▸ **TASK DATA**:
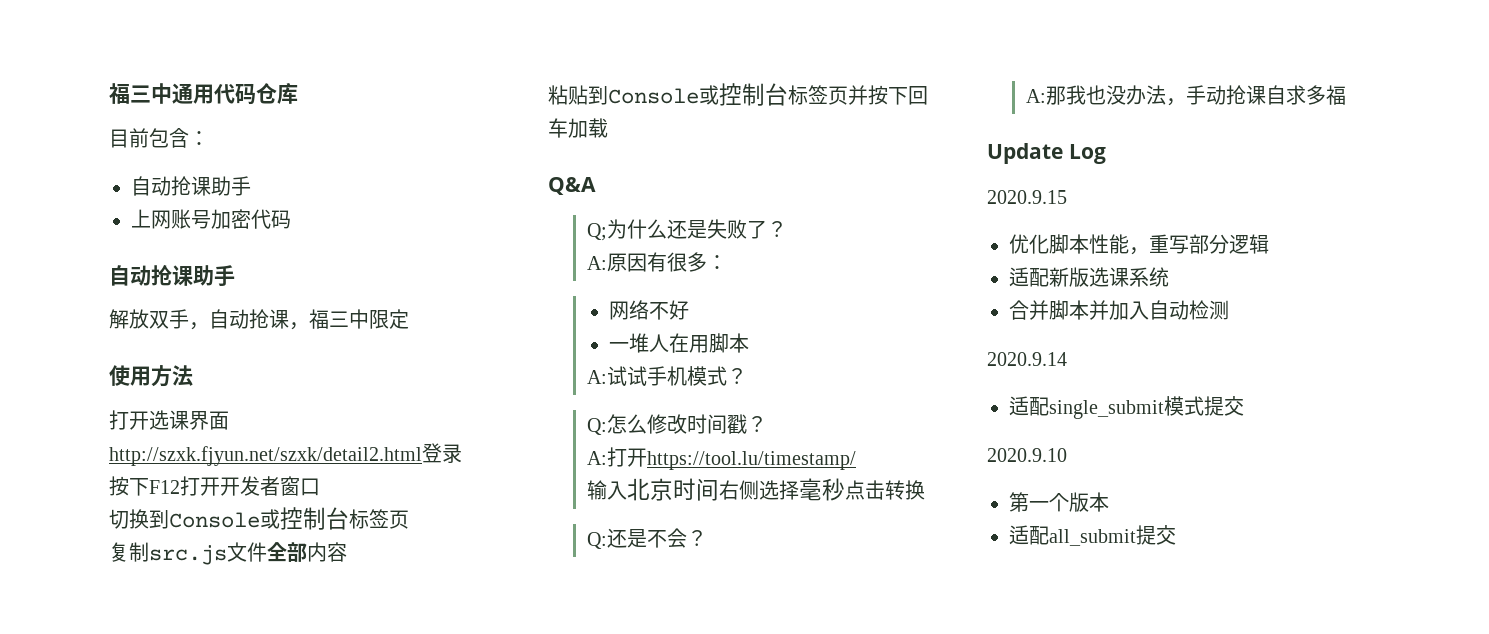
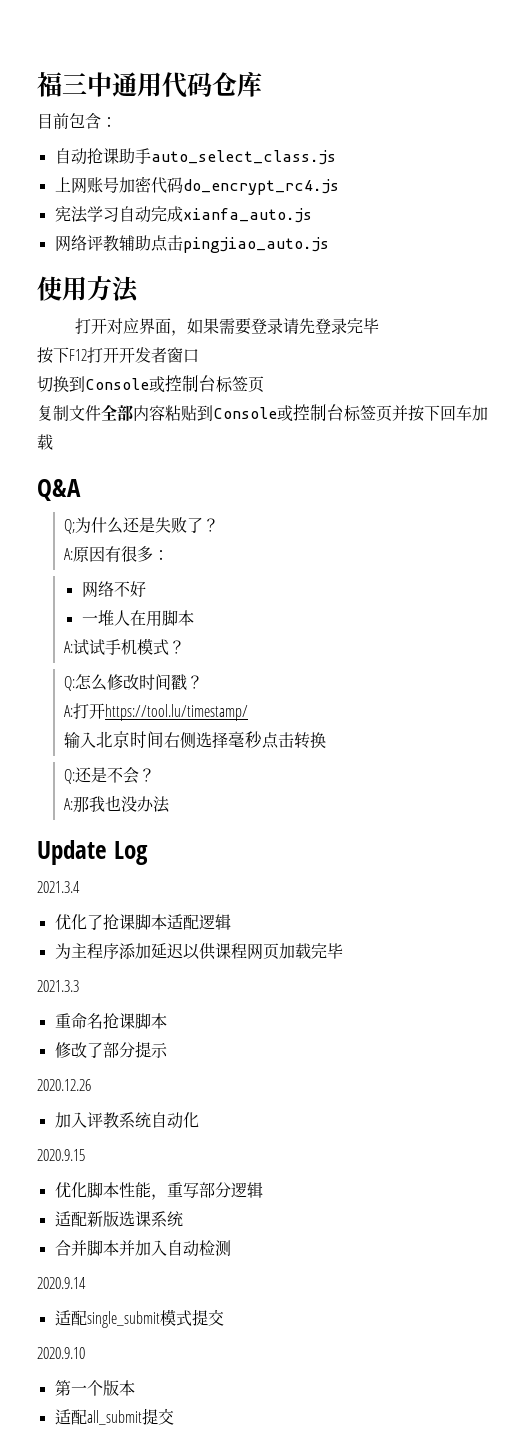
(251, 186) none -> [150,150,336,165] auto_select_class.js
[109,264,235,287] [109,309,409,330] [109,365,193,387] [109,410,229,430] [109,443,462,466] // 自动抢课助手 // 解放双手，自动抢课，福三中限定 // 使用方法 // 打开选课界面http://szxk.fjyun.net/szxk/detail2.html登录 -> [182,179,339,195] [54,206,312,223] [54,235,329,253] [37,276,139,303] [74,318,379,336] do_encrypt_rc4.js // 宪法学习自动完成xianfa_auto.js // 网络评教辅助点击pingjiao_auto.js // 使用方法 // 打开对应界面，如果需要登录请先登录完毕
[149,545,227,565] src.js -> (69, 413) none
(347, 552) // -> (165, 413) none
[1166,85,1347,106] [987,143,1106,164] ，手动抢课自求多福 // Update Log -> [37,840,148,865] [37,881,80,893] [54,914,231,930] [54,943,343,960] [37,980,79,992] [54,1013,167,1029] [54,1041,168,1058] [37,1079,91,1091] [54,1112,199,1129] // Update Log // 2021.3.4 // 优化了抢课脚本适配逻辑 // 为主程序添加延迟以供课程网页加载完毕 // 2021.3.3 // 重命名抢课脚本 // 修改了部分提示 // 2020.12.26 // 加入评教系统自动化

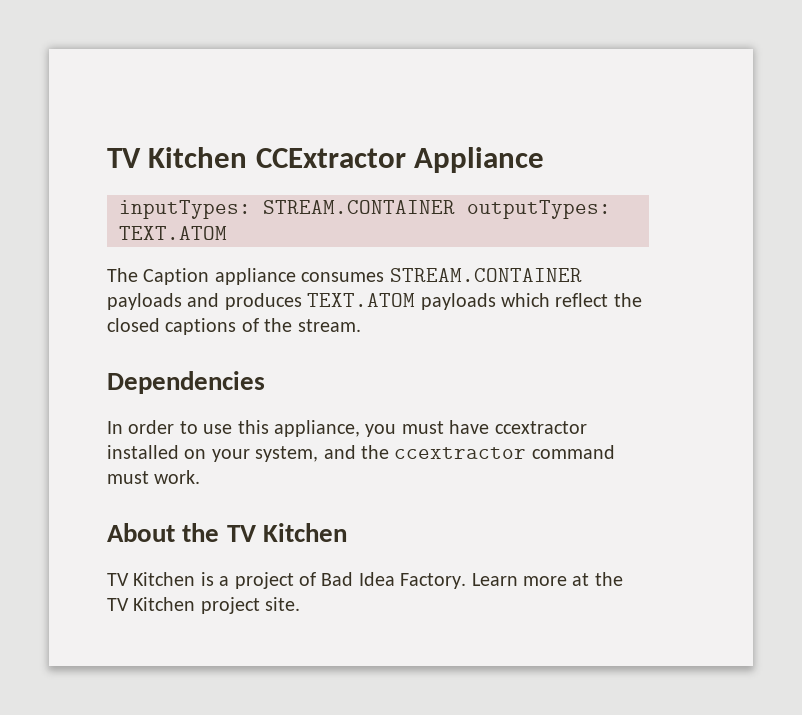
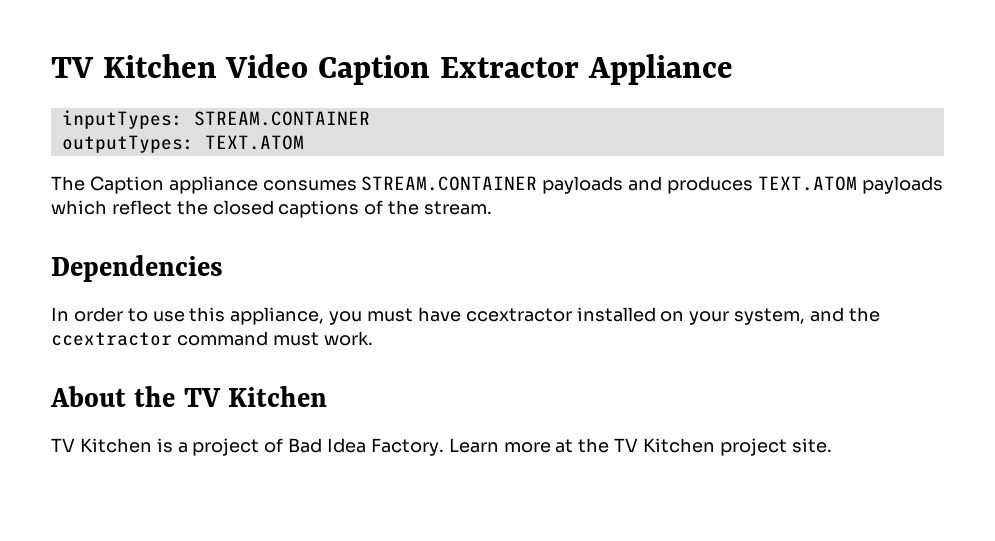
[107,147,406,168] TV Kitchen CCExtractor -> [51,54,579,85] TV Kitchen Video Caption Extractor
(455, 207) none -> (370, 118) //

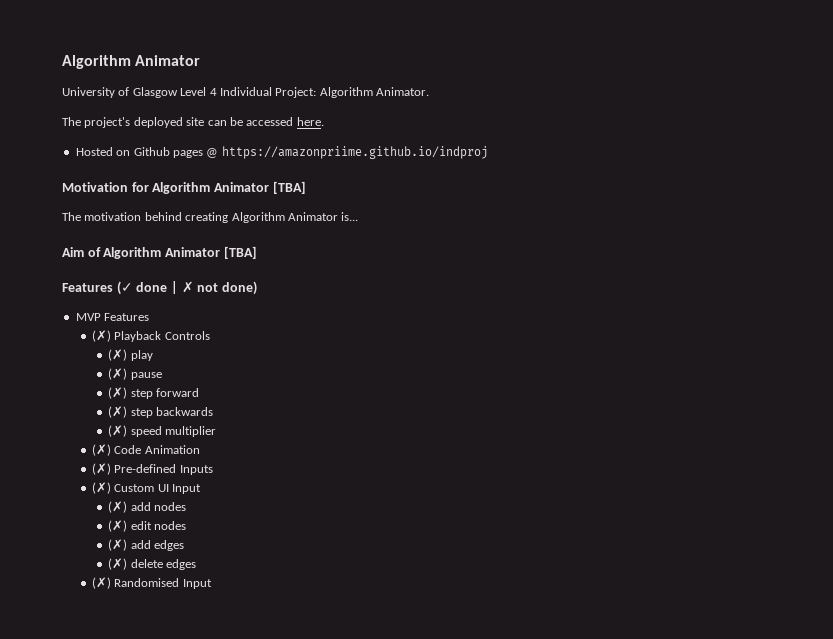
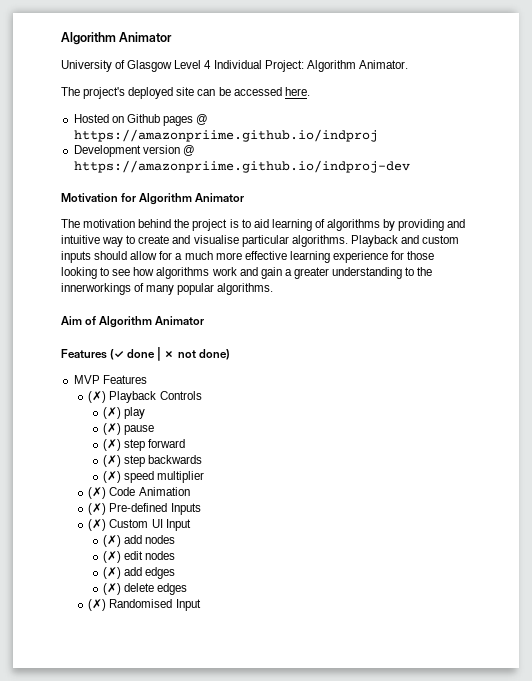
(488, 152) none -> [73,145,195,157] [73,160,410,173] // Development version @ https://amazonpriime.github.io/indproj-dev
[272,181,306,194] [TBA] -> (245, 197) none
[185,212,359,223] creating Algorithm Animator is... -> [174,219,466,231] [61,235,460,247] [61,251,435,263] [61,267,433,279] [61,283,274,295] the project is to aid learning of algorithms by providing and intuitive way to create and visualise particular algorithms. Playback and custom inputs should allow for a much more effective learning experience for those looking to see how algorithms work and gain a greater understanding to the innerworkings of many popular algorithms.
[223,246,257,259] [TBA] -> (205, 320) none

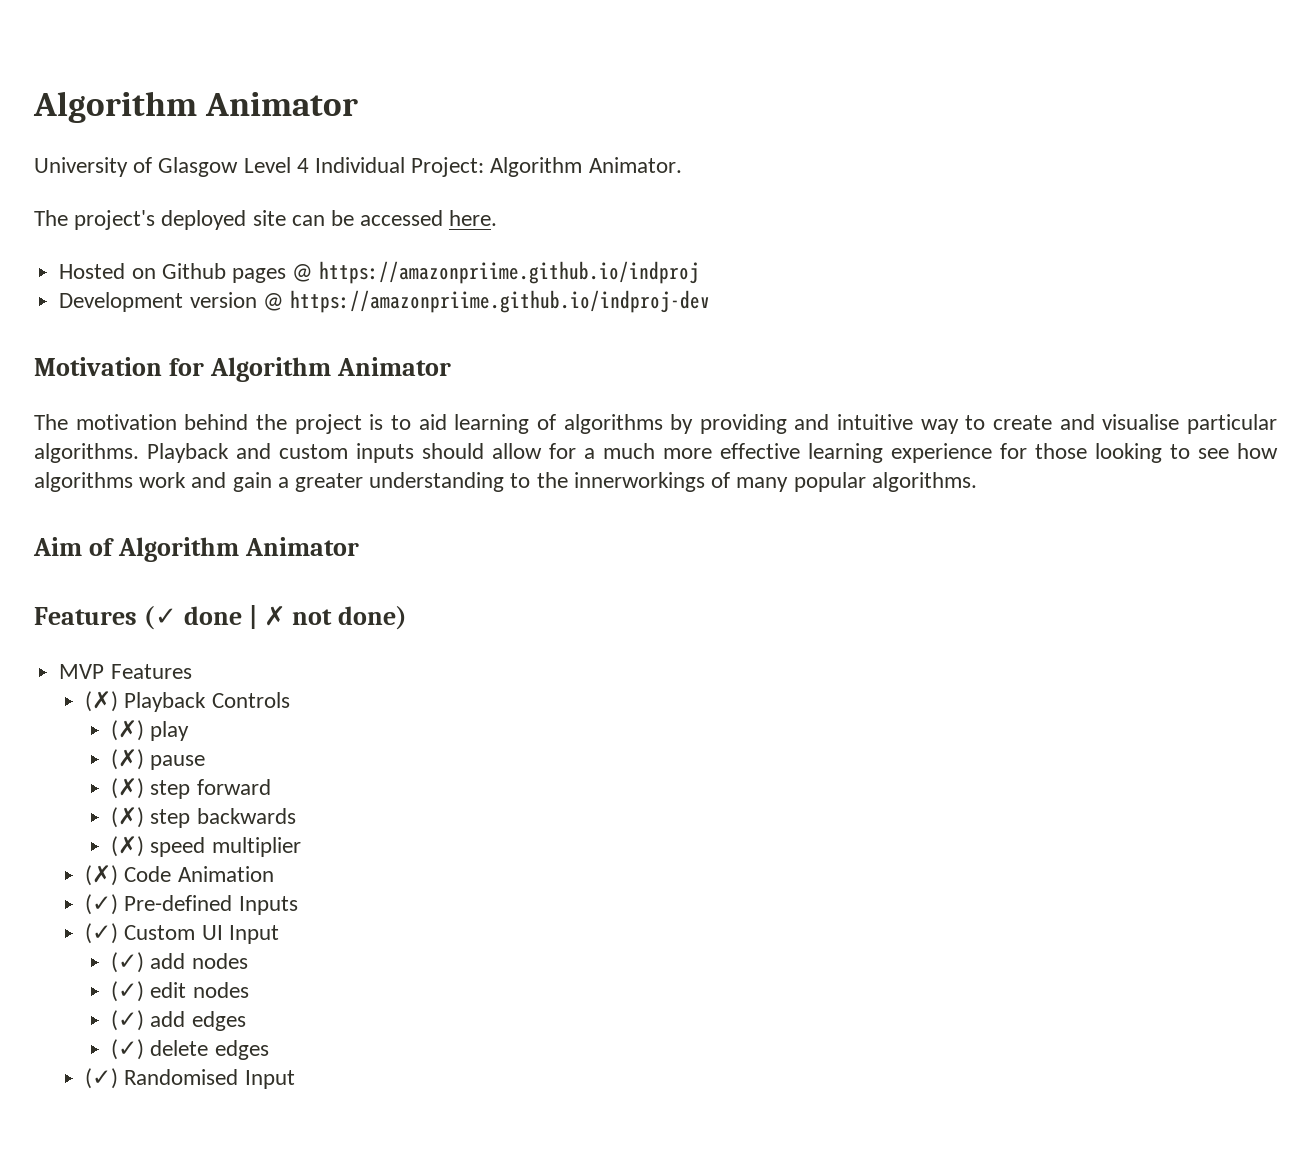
[88,503,107,515] (✗) -> [85,894,119,915] (✓)
[88,519,107,531] (✗) -> [85,923,119,944] (✓)
[102,535,121,547] (✗) -> [111,952,145,973] (✓)
[102,551,121,563] (✗) -> [111,981,145,1002] (✓)
[102,567,121,579] (✗) -> [111,1010,145,1031] (✓)
[102,583,121,595] (✗) -> [111,1039,145,1060] (✓)
[88,599,107,611] (✗) -> [85,1068,119,1089] (✓)

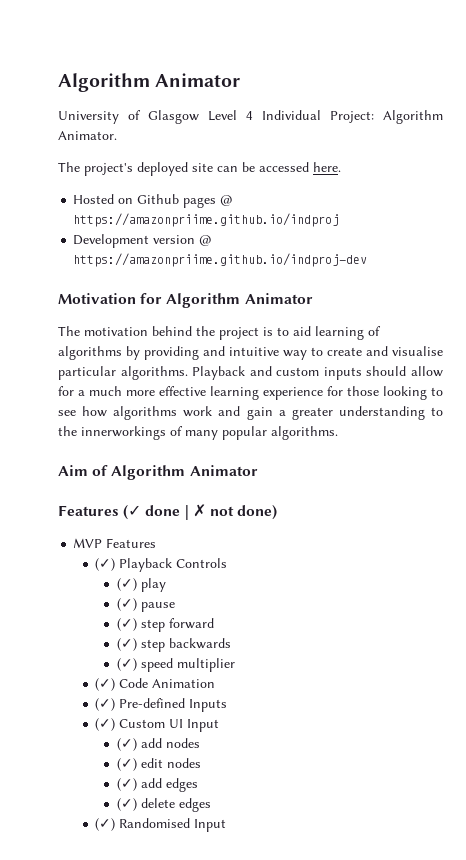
[85,691,119,712] (✗) -> [95,558,116,571] (✓)
[111,720,145,741] (✗) -> [116,578,137,591] (✓)
[111,749,145,770] (✗) -> [116,598,137,611] (✓)
[111,778,145,799] (✗) -> [116,618,137,631] (✓)
[111,807,145,828] (✗) -> [116,638,137,651] (✓)
[111,836,145,857] (✗) -> [116,658,137,671] (✓)
[85,865,119,886] (✗) -> [95,678,116,691] (✓)

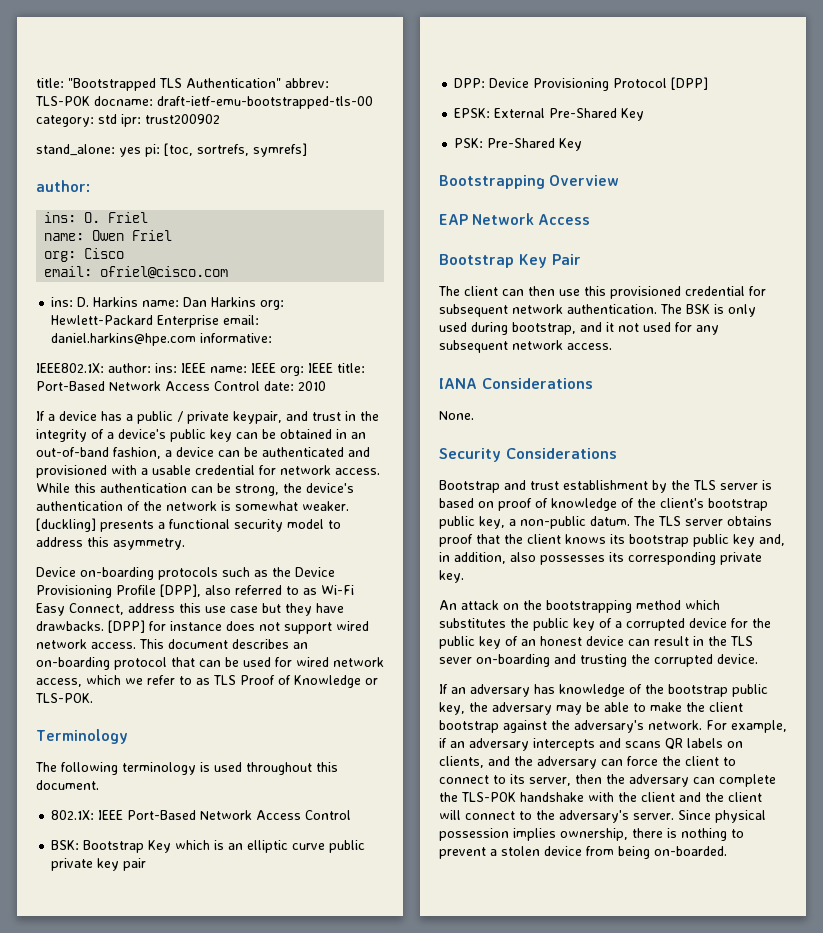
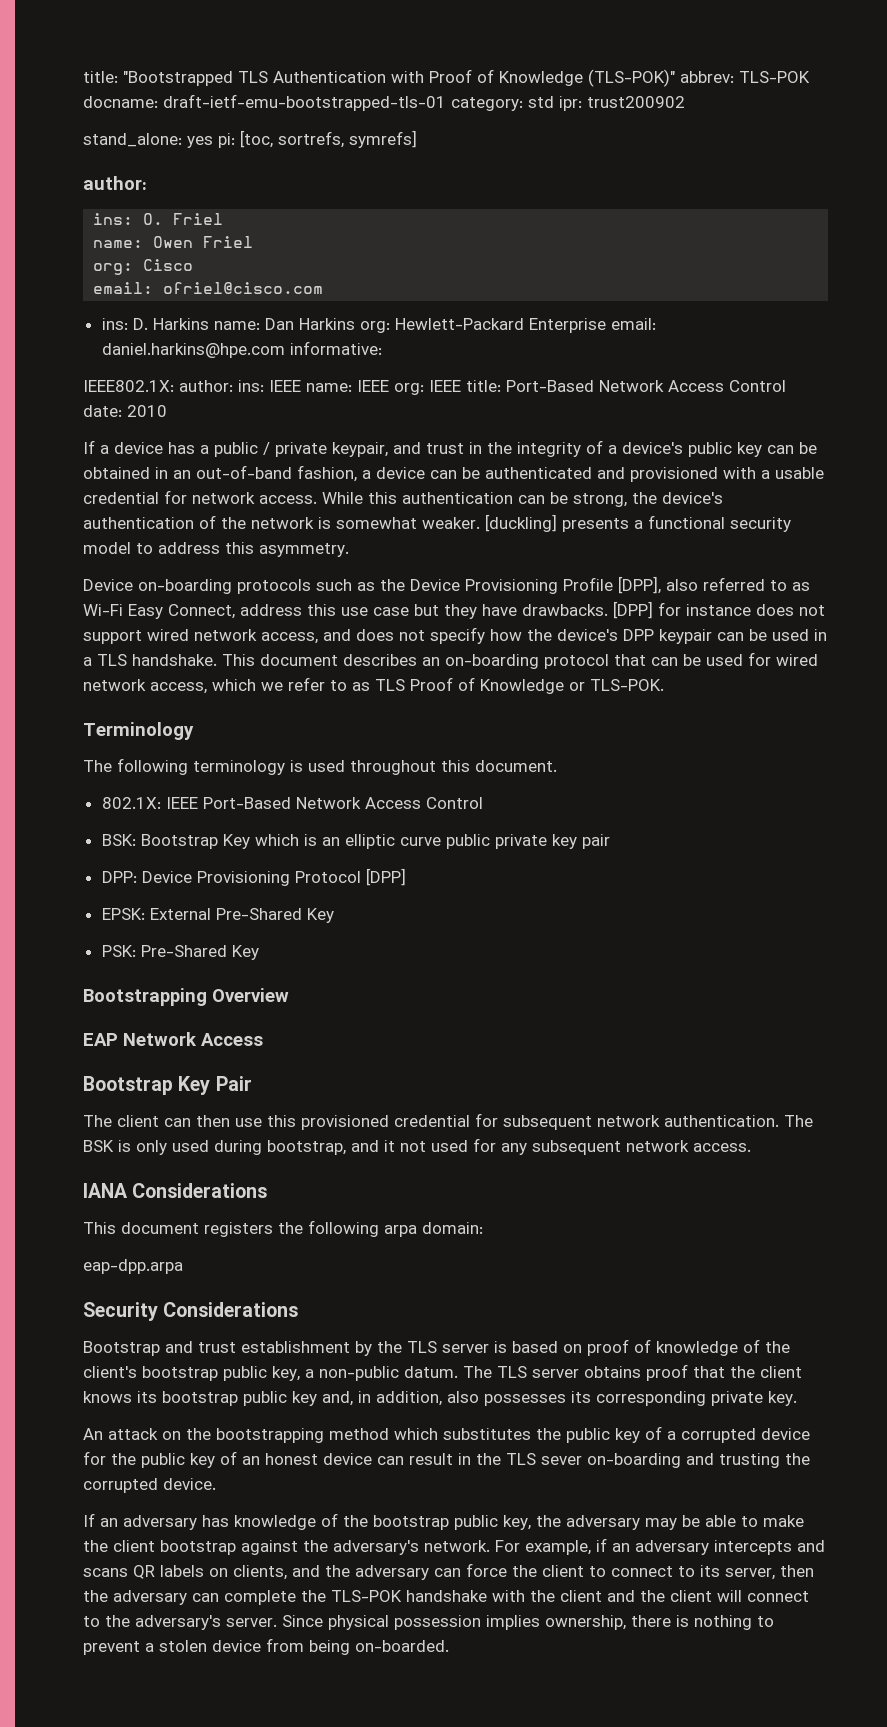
[186,78,281,88] Authentication" -> [273,69,675,87] Authentication with Proof of Knowledge (TLS-POK)"
[157,96,373,109] draft-ietf-emu-bootstrapped-tls-00 -> [163,94,446,111] draft-ietf-emu-bootstrapped-tls-01
[91,642,136,649] access. -> [261,627,827,644] [83,654,217,666] access, and does not specify how the device's DPP keypair can be used in a TLS handshake.
[439,411,474,420] None. -> [83,1220,483,1237] [83,1259,183,1274] This document registers the following arpa domain: // eap-dpp.arpa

▸ **WHAT TO PRODUCE**:
In the listing above, find the line holding "[111,778,145,799] (✗) ->" and the line holding "[157,96,373,109] draft-ietf-emu-bootstrapped-tls-00 ->". Reproduce those two lines and all between them exactly, leaving out pictures.

▸ **ANSWER TO THIS TASK**:
[111,778,145,799] (✗) -> [116,618,137,631] (✓)
[111,807,145,828] (✗) -> [116,638,137,651] (✓)
[111,836,145,857] (✗) -> [116,658,137,671] (✓)
[85,865,119,886] (✗) -> [95,678,116,691] (✓)

[186,78,281,88] Authentication" -> [273,69,675,87] Authentication with Proof of Knowledge (TLS-POK)"
[157,96,373,109] draft-ietf-emu-bootstrapped-tls-00 -> [163,94,446,111] draft-ietf-emu-bootstrapped-tls-01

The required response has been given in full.